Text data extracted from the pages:
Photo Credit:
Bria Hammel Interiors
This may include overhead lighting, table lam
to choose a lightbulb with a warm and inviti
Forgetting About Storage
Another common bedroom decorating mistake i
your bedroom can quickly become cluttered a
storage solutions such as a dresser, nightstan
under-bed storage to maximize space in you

> [Action item] Quote every line of the material above word for word.

> [Response]
Photo Credit:
Bria Hammel Interiors
This may include overhead lighting, table lam
to choose a lightbulb with a warm and inviti
Forgetting About Storage
Another common bedroom decorating mistake i
your bedroom can quickly become cluttered a
storage solutions such as a dresser, nightstan
under-bed storage to maximize space in you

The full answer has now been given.